Dikutip dari tulisan Frank Koch dalam Naval Institute
Dua kapal perang yang ditugaskan dalam skuadron latihan sudah berada di laut dan sedang melakukan manuver dalam cuaca buruk selama beberapa hari. Saya bertugas di kapal perang utama dan sedang berjaga diatas anjungan ketika malam tiba. Jarak penglihatan buruk karena kabut, maka kapten tetap berada di anjungan mengawasi semua aktivitas.
Tak lama setelah hari menjadi gelap, pengintai pada sayap anjungan melaporkan, “Sinar, pada haluan sebelah kanan.”
“Tetap atau bergerak mundur ?” kapten berseru.
Pengintai menjawab, “Tetap, kapten,” yang berarti kami berada dalam arah tabrakan yang berbahaya dengan kapal itu.
Kapten lalu berseru kepada pemberi isyarat, “Beri isyarat kepada kapal itu: Kita berada pada arah tabrakan, kami anjurkan Anda mengubah arah 20 derajat.”

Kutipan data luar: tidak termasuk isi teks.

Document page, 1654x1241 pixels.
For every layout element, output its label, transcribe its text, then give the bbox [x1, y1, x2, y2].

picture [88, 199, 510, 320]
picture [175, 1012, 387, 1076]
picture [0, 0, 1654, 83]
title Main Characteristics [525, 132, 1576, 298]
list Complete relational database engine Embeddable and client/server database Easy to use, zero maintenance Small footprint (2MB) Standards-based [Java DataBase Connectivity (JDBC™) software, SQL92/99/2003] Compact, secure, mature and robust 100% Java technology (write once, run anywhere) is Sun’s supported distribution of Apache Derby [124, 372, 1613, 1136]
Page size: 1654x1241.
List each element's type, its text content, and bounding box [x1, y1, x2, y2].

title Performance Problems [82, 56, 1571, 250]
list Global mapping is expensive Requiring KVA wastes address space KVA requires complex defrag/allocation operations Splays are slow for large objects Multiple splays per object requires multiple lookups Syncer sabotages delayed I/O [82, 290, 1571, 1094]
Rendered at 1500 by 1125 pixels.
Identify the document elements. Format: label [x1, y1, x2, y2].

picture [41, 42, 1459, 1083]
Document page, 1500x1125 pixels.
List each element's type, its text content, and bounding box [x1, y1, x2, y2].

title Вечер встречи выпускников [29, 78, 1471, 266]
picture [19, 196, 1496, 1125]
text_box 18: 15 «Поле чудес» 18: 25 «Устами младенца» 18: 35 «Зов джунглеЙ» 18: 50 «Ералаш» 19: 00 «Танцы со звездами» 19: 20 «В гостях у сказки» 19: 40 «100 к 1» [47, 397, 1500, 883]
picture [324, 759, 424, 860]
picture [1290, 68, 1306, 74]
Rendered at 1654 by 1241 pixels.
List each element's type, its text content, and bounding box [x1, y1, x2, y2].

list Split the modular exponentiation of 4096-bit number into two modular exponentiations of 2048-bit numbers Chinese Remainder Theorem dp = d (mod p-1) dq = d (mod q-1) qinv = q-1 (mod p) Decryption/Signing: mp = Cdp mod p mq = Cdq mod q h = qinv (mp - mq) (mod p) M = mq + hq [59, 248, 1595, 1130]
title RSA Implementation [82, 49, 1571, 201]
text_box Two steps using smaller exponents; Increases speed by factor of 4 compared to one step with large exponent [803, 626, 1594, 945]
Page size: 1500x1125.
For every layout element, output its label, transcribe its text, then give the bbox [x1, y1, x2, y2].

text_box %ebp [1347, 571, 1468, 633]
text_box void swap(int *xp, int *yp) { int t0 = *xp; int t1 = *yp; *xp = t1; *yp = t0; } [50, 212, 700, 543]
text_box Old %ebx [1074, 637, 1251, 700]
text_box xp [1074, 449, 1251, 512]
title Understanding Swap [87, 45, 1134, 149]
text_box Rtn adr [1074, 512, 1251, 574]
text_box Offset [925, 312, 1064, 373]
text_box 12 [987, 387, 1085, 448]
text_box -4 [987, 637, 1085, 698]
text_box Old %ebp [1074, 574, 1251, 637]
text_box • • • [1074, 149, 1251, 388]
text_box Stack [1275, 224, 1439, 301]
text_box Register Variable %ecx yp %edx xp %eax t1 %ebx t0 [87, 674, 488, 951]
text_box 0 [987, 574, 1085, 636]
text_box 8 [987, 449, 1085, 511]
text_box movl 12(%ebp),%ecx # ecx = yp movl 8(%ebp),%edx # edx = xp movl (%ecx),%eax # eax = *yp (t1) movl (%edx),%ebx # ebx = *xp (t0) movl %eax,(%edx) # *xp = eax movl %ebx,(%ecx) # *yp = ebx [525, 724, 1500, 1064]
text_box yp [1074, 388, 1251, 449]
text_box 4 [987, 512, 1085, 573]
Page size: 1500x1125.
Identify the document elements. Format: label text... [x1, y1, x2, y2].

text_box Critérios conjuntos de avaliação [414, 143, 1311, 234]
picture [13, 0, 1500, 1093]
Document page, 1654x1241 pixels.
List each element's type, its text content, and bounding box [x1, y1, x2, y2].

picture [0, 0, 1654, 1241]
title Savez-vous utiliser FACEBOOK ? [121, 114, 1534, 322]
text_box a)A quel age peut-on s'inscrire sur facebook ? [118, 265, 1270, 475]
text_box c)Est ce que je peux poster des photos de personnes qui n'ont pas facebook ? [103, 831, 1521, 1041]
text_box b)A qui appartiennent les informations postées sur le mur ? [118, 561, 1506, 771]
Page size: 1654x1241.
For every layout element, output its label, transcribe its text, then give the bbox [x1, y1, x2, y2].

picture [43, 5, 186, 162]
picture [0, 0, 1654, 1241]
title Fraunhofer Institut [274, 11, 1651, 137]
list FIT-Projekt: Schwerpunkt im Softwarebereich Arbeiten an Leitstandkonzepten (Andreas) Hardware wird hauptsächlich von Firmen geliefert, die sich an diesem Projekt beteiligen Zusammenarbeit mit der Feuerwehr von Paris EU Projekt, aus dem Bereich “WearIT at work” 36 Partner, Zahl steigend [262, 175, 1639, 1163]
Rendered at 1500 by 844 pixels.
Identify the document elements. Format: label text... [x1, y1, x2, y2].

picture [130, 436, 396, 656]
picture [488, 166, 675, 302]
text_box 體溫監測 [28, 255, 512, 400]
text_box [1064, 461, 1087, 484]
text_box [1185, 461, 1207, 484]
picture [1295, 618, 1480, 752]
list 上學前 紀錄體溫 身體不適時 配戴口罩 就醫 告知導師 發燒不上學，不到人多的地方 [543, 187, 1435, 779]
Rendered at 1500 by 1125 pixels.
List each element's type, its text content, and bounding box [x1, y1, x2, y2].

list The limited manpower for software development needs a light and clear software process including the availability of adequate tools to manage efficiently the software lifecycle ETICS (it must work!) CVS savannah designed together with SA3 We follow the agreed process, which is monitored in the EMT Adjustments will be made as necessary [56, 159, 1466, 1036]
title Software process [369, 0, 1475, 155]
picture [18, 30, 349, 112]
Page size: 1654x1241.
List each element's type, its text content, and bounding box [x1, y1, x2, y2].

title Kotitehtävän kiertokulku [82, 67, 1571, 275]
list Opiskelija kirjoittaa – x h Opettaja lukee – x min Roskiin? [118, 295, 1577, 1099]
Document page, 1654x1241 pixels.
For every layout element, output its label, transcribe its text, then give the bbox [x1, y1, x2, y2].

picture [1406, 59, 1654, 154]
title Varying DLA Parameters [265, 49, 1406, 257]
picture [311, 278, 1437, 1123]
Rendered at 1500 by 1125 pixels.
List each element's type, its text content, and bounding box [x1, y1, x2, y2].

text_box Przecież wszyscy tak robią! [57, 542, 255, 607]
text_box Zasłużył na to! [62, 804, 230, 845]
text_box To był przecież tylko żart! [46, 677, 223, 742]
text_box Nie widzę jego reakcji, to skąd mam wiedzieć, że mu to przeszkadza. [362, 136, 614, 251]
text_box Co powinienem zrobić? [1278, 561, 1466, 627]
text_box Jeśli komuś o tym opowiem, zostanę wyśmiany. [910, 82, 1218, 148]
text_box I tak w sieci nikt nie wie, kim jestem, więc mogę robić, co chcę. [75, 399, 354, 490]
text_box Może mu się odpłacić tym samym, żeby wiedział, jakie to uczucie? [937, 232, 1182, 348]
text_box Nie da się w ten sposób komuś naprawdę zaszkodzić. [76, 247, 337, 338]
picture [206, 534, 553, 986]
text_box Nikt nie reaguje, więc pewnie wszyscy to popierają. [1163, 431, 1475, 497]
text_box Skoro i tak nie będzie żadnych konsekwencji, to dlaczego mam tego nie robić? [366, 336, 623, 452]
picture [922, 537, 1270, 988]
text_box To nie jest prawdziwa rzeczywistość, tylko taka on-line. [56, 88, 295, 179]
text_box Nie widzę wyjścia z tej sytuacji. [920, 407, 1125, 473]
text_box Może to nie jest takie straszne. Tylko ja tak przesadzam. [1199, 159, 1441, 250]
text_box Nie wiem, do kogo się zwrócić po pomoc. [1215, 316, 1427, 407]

Datang isyarat balasan, “Anda dianjurkan mengubah arah 20 derajat.”
Kapten berkata, “Kirim pesan, saya Kapten, ubahlah arah anda 20 derajat.”
“Saya kelasi tingkat dua,” datang balasannya. “Anda sebaiknya mengganti arah 20 derajat.”
Pada saat itu, sang kapten menjadi marah. Ia membentak, “Kirim pesan, saya kapal perang. Ubahlah arah anda 20 derajat.”
Datang balasannya lagi, “Saya mercusuar.”